TASK BRIEF: Recast every line of the rows below as a Markdown table with two columns, "Line No." and "Catalog Entry". Number the lines in order and omit any blank lines.
================================
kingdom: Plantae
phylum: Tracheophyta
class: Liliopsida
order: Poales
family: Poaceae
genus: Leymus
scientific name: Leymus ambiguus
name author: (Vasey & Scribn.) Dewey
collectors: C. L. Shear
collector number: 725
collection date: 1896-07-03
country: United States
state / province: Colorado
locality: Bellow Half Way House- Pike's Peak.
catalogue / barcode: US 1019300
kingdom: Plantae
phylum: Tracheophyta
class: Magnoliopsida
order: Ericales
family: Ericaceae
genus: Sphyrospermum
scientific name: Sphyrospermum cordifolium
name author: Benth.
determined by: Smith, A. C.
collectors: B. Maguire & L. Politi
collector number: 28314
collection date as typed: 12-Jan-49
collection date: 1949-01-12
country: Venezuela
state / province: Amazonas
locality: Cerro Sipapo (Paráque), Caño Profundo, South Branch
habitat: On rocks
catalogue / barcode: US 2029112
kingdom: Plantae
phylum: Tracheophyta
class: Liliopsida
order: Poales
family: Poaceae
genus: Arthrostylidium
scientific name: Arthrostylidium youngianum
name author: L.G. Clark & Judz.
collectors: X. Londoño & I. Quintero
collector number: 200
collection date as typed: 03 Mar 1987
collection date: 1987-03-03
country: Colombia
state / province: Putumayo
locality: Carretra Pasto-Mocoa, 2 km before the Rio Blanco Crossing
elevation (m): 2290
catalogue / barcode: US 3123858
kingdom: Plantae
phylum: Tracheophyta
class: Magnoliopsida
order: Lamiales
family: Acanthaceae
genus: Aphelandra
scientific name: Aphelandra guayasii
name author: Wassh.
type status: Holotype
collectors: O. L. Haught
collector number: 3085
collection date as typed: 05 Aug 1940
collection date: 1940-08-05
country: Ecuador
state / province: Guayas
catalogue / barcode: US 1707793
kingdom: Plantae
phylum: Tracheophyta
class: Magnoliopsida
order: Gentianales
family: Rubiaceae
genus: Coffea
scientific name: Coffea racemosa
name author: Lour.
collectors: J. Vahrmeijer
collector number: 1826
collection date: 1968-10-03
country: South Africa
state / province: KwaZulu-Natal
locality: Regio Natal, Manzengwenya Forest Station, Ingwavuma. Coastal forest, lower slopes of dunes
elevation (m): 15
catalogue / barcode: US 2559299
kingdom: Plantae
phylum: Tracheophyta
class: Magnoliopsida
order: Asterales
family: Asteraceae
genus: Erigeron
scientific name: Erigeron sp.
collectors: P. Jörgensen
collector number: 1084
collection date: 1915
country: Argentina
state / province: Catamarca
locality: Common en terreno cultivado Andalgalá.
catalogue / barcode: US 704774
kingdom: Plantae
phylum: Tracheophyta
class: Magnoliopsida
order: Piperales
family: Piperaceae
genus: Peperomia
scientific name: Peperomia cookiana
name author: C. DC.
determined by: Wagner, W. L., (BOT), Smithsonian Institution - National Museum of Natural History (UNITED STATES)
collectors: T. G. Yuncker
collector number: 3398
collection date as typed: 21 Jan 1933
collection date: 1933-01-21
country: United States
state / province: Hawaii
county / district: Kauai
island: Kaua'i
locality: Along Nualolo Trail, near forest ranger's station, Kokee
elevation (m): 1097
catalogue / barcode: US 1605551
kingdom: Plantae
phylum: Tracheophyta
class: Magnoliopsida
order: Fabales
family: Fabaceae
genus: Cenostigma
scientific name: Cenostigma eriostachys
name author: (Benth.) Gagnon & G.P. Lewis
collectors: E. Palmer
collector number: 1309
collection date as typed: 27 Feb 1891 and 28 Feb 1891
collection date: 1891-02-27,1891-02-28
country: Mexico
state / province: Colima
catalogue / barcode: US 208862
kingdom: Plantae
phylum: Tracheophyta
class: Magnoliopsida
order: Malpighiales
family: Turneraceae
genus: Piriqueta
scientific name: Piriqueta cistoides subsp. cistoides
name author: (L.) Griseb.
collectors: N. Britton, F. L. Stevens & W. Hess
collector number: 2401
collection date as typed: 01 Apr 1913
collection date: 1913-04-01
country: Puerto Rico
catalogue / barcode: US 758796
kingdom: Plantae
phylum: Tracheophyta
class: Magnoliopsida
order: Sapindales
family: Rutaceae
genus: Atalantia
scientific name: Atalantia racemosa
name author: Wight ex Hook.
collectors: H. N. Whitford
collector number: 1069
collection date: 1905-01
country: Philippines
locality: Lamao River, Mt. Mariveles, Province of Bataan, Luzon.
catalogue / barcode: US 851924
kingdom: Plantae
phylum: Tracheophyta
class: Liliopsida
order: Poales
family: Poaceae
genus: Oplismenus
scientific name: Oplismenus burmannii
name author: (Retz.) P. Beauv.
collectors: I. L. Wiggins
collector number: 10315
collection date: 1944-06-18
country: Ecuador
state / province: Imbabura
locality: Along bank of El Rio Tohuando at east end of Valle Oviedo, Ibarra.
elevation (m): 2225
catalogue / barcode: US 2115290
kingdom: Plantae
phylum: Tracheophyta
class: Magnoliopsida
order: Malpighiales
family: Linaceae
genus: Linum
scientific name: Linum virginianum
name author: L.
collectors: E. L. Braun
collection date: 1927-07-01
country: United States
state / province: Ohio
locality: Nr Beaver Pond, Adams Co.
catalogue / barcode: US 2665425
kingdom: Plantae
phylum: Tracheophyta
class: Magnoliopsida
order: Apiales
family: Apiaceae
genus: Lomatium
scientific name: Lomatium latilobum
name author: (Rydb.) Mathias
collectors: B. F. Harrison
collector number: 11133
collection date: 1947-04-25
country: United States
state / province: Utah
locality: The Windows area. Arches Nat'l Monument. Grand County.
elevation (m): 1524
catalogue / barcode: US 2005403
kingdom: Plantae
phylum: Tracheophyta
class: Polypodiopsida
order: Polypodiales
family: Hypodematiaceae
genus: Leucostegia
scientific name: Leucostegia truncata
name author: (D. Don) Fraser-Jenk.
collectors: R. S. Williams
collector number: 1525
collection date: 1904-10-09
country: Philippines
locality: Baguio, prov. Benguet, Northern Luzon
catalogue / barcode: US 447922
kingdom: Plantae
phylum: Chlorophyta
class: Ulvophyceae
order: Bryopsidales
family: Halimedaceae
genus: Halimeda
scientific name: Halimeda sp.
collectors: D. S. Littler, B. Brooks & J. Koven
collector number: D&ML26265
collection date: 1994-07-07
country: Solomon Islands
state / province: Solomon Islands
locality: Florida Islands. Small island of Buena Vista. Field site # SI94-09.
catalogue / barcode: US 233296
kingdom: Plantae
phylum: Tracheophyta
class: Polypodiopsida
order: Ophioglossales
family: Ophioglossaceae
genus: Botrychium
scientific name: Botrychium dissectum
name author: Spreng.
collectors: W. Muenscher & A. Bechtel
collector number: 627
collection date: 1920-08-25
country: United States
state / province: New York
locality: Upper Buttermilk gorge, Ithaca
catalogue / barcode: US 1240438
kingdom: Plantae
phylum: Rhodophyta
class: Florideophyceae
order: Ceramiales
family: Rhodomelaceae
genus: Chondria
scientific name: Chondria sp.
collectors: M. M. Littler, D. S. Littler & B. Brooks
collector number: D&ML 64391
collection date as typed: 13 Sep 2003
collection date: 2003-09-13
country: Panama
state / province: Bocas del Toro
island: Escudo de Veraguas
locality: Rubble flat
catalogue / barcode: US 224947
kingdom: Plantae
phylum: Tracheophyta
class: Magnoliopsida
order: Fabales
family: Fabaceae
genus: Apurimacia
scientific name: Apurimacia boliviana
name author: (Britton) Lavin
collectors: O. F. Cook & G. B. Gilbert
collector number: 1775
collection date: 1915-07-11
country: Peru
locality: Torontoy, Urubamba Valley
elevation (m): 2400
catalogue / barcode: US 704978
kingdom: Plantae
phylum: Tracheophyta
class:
================================
THE COMPLETED TASK:
| Line No. | Catalog Entry |
|---|---|
| 1 | kingdom: Plantae |
| 2 | phylum: Tracheophyta |
| 3 | class: Liliopsida |
| 4 | order: Poales |
| 5 | family: Poaceae |
| 6 | genus: Leymus |
| 7 | scientific name: Leymus ambiguus |
| 8 | name author: (Vasey & Scribn.) Dewey |
| 9 | collectors: C. L. Shear |
| 10 | collector number: 725 |
| 11 | collection date: 1896-07-03 |
| 12 | country: United States |
| 13 | state / province: Colorado |
| 14 | locality: Bellow Half Way House- Pike's Peak. |
| 15 | catalogue / barcode: US 1019300 |
| 16 | kingdom: Plantae |
| 17 | phylum: Tracheophyta |
| 18 | class: Magnoliopsida |
| 19 | order: Ericales |
| 20 | family: Ericaceae |
| 21 | genus: Sphyrospermum |
| 22 | scientific name: Sphyrospermum cordifolium |
| 23 | name author: Benth. |
| 24 | determined by: Smith, A. C. |
| 25 | collectors: B. Maguire & L. Politi |
| 26 | collector number: 28314 |
| 27 | collection date as typed: 12-Jan-49 |
| 28 | collection date: 1949-01-12 |
| 29 | country: Venezuela |
| 30 | state / province: Amazonas |
| 31 | locality: Cerro Sipapo (Paráque), Caño Profundo, South Branch |
| 32 | habitat: On rocks |
| 33 | catalogue / barcode: US 2029112 |
| 34 | kingdom: Plantae |
| 35 | phylum: Tracheophyta |
| 36 | class: Liliopsida |
| 37 | order: Poales |
| 38 | family: Poaceae |
| 39 | genus: Arthrostylidium |
| 40 | scientific name: Arthrostylidium youngianum |
| 41 | name author: L.G. Clark & Judz. |
| 42 | collectors: X. Londoño & I. Quintero |
| 43 | collector number: 200 |
| 44 | collection date as typed: 03 Mar 1987 |
| 45 | collection date: 1987-03-03 |
| 46 | country: Colombia |
| 47 | state / province: Putumayo |
| 48 | locality: Carretra Pasto-Mocoa, 2 km before the Rio Blanco Crossing |
| 49 | elevation (m): 2290 |
| 50 | catalogue / barcode: US 3123858 |
| 51 | kingdom: Plantae |
| 52 | phylum: Tracheophyta |
| 53 | class: Magnoliopsida |
| 54 | order: Lamiales |
| 55 | family: Acanthaceae |
| 56 | genus: Aphelandra |
| 57 | scientific name: Aphelandra guayasii |
| 58 | name author: Wassh. |
| 59 | type status: Holotype |
| 60 | collectors: O. L. Haught |
| 61 | collector number: 3085 |
| 62 | collection date as typed: 05 Aug 1940 |
| 63 | collection date: 1940-08-05 |
| 64 | country: Ecuador |
| 65 | state / province: Guayas |
| 66 | catalogue / barcode: US 1707793 |
| 67 | kingdom: Plantae |
| 68 | phylum: Tracheophyta |
| 69 | class: Magnoliopsida |
| 70 | order: Gentianales |
| 71 | family: Rubiaceae |
| 72 | genus: Coffea |
| 73 | scientific name: Coffea racemosa |
| 74 | name author: Lour. |
| 75 | collectors: J. Vahrmeijer |
| 76 | collector number: 1826 |
| 77 | collection date: 1968-10-03 |
| 78 | country: South Africa |
| 79 | state / province: KwaZulu-Natal |
| 80 | locality: Regio Natal, Manzengwenya Forest Station, Ingwavuma. Coastal forest, lower slopes of dunes |
| 81 | elevation (m): 15 |
| 82 | catalogue / barcode: US 2559299 |
| 83 | kingdom: Plantae |
| 84 | phylum: Tracheophyta |
| 85 | class: Magnoliopsida |
| 86 | order: Asterales |
| 87 | family: Asteraceae |
| 88 | genus: Erigeron |
| 89 | scientific name: Erigeron sp. |
| 90 | collectors: P. Jörgensen |
| 91 | collector number: 1084 |
| 92 | collection date: 1915 |
| 93 | country: Argentina |
| 94 | state / province: Catamarca |
| 95 | locality: Common en terreno cultivado Andalgalá. |
| 96 | catalogue / barcode: US 704774 |
| 97 | kingdom: Plantae |
| 98 | phylum: Tracheophyta |
| 99 | class: Magnoliopsida |
| 100 | order: Piperales |
| 101 | family: Piperaceae |
| 102 | genus: Peperomia |
| 103 | scientific name: Peperomia cookiana |
| 104 | name author: C. DC. |
| 105 | determined by: Wagner, W. L., (BOT), Smithsonian Institution - National Museum of Natural History (UNITED STATES) |
| 106 | collectors: T. G. Yuncker |
| 107 | collector number: 3398 |
| 108 | collection date as typed: 21 Jan 1933 |
| 109 | collection date: 1933-01-21 |
| 110 | country: United States |
| 111 | state / province: Hawaii |
| 112 | county / district: Kauai |
| 113 | island: Kaua'i |
| 114 | locality: Along Nualolo Trail, near forest ranger's station, Kokee |
| 115 | elevation (m): 1097 |
| 116 | catalogue / barcode: US 1605551 |
| 117 | kingdom: Plantae |
| 118 | phylum: Tracheophyta |
| 119 | class: Magnoliopsida |
| 120 | order: Fabales |
| 121 | family: Fabaceae |
| 122 | genus: Cenostigma |
| 123 | scientific name: Cenostigma eriostachys |
| 124 | name author: (Benth.) Gagnon & G.P. Lewis |
| 125 | collectors: E. Palmer |
| 126 | collector number: 1309 |
| 127 | collection date as typed: 27 Feb 1891 and 28 Feb 1891 |
| 128 | collection date: 1891-02-27,1891-02-28 |
| 129 | country: Mexico |
| 130 | state / province: Colima |
| 131 | catalogue / barcode: US 208862 |
| 132 | kingdom: Plantae |
| 133 | phylum: Tracheophyta |
| 134 | class: Magnoliopsida |
| 135 | order: Malpighiales |
| 136 | family: Turneraceae |
| 137 | genus: Piriqueta |
| 138 | scientific name: Piriqueta cistoides subsp. cistoides |
| 139 | name author: (L.) Griseb. |
| 140 | collectors: N. Britton, F. L. Stevens & W. Hess |
| 141 | collector number: 2401 |
| 142 | collection date as typed: 01 Apr 1913 |
| 143 | collection date: 1913-04-01 |
| 144 | country: Puerto Rico |
| 145 | catalogue / barcode: US 758796 |
| 146 | kingdom: Plantae |
| 147 | phylum: Tracheophyta |
| 148 | class: Magnoliopsida |
| 149 | order: Sapindales |
| 150 | family: Rutaceae |
| 151 | genus: Atalantia |
| 152 | scientific name: Atalantia racemosa |
| 153 | name author: Wight ex Hook. |
| 154 | collectors: H. N. Whitford |
| 155 | collector number: 1069 |
| 156 | collection date: 1905-01 |
| 157 | country: Philippines |
| 158 | locality: Lamao River, Mt. Mariveles, Province of Bataan, Luzon. |
| 159 | catalogue / barcode: US 851924 |
| 160 | kingdom: Plantae |
| 161 | phylum: Tracheophyta |
| 162 | class: Liliopsida |
| 163 | order: Poales |
| 164 | family: Poaceae |
| 165 | genus: Oplismenus |
| 166 | scientific name: Oplismenus burmannii |
| 167 | name author: (Retz.) P. Beauv. |
| 168 | collectors: I. L. Wiggins |
| 169 | collector number: 10315 |
| 170 | collection date: 1944-06-18 |
| 171 | country: Ecuador |
| 172 | state / province: Imbabura |
| 173 | locality: Along bank of El Rio Tohuando at east end of Valle Oviedo, Ibarra. |
| 174 | elevation (m): 2225 |
| 175 | catalogue / barcode: US 2115290 |
| 176 | kingdom: Plantae |
| 177 | phylum: Tracheophyta |
| 178 | class: Magnoliopsida |
| 179 | order: Malpighiales |
| 180 | family: Linaceae |
| 181 | genus: Linum |
| 182 | scientific name: Linum virginianum |
| 183 | name author: L. |
| 184 | collectors: E. L. Braun |
| 185 | collection date: 1927-07-01 |
| 186 | country: United States |
| 187 | state / province: Ohio |
| 188 | locality: Nr Beaver Pond, Adams Co. |
| 189 | catalogue / barcode: US 2665425 |
| 190 | kingdom: Plantae |
| 191 | phylum: Tracheophyta |
| 192 | class: Magnoliopsida |
| 193 | order: Apiales |
| 194 | family: Apiaceae |
| 195 | genus: Lomatium |
| 196 | scientific name: Lomatium latilobum |
| 197 | name author: (Rydb.) Mathias |
| 198 | collectors: B. F. Harrison |
| 199 | collector number: 11133 |
| 200 | collection date: 1947-04-25 |
| 201 | country: United States |
| 202 | state / province: Utah |
| 203 | locality: The Windows area. Arches Nat'l Monument. Grand County. |
| 204 | elevation (m): 1524 |
| 205 | catalogue / barcode: US 2005403 |
| 206 | kingdom: Plantae |
| 207 | phylum: Tracheophyta |
| 208 | class: Polypodiopsida |
| 209 | order: Polypodiales |
| 210 | family: Hypodematiaceae |
| 211 | genus: Leucostegia |
| 212 | scientific name: Leucostegia truncata |
| 213 | name author: (D. Don) Fraser-Jenk. |
| 214 | collectors: R. S. Williams |
| 215 | collector number: 1525 |
| 216 | collection date: 1904-10-09 |
| 217 | country: Philippines |
| 218 | locality: Baguio, prov. Benguet, Northern Luzon |
| 219 | catalogue / barcode: US 447922 |
| 220 | kingdom: Plantae |
| 221 | phylum: Chlorophyta |
| 222 | class: Ulvophyceae |
| 223 | order: Bryopsidales |
| 224 | family: Halimedaceae |
| 225 | genus: Halimeda |
| 226 | scientific name: Halimeda sp. |
| 227 | collectors: D. S. Littler, B. Brooks & J. Koven |
| 228 | collector number: D&ML26265 |
| 229 | collection date: 1994-07-07 |
| 230 | country: Solomon Islands |
| 231 | state / province: Solomon Islands |
| 232 | locality: Florida Islands. Small island of Buena Vista. Field site # SI94-09. |
| 233 | catalogue / barcode: US 233296 |
| 234 | kingdom: Plantae |
| 235 | phylum: Tracheophyta |
| 236 | class: Polypodiopsida |
| 237 | order: Ophioglossales |
| 238 | family: Ophioglossaceae |
| 239 | genus: Botrychium |
| 240 | scientific name: Botrychium dissectum |
| 241 | name author: Spreng. |
| 242 | collectors: W. Muenscher & A. Bechtel |
| 243 | collector number: 627 |
| 244 | collection date: 1920-08-25 |
| 245 | country: United States |
| 246 | state / province: New York |
| 247 | locality: Upper Buttermilk gorge, Ithaca |
| 248 | catalogue / barcode: US 1240438 |
| 249 | kingdom: Plantae |
| 250 | phylum: Rhodophyta |
| 251 | class: Florideophyceae |
| 252 | order: Ceramiales |
| 253 | family: Rhodomelaceae |
| 254 | genus: Chondria |
| 255 | scientific name: Chondria sp. |
| 256 | collectors: M. M. Littler, D. S. Littler & B. Brooks |
| 257 | collector number: D&ML 64391 |
| 258 | collection date as typed: 13 Sep 2003 |
| 259 | collection date: 2003-09-13 |
| 260 | country: Panama |
| 261 | state / province: Bocas del Toro |
| 262 | island: Escudo de Veraguas |
| 263 | locality: Rubble flat |
| 264 | catalogue / barcode: US 224947 |
| 265 | kingdom: Plantae |
| 266 | phylum: Tracheophyta |
| 267 | class: Magnoliopsida |
| 268 | order: Fabales |
| 269 | family: Fabaceae |
| 270 | genus: Apurimacia |
| 271 | scientific name: Apurimacia boliviana |
| 272 | name author: (Britton) Lavin |
| 273 | collectors: O. F. Cook & G. B. Gilbert |
| 274 | collector number: 1775 |
| 275 | collection date: 1915-07-11 |
| 276 | country: Peru |
| 277 | locality: Torontoy, Urubamba Valley |
| 278 | elevation (m): 2400 |
| 279 | catalogue / barcode: US 704978 |
| 280 | kingdom: Plantae |
| 281 | phylum: Tracheophyta |
| 282 | class: |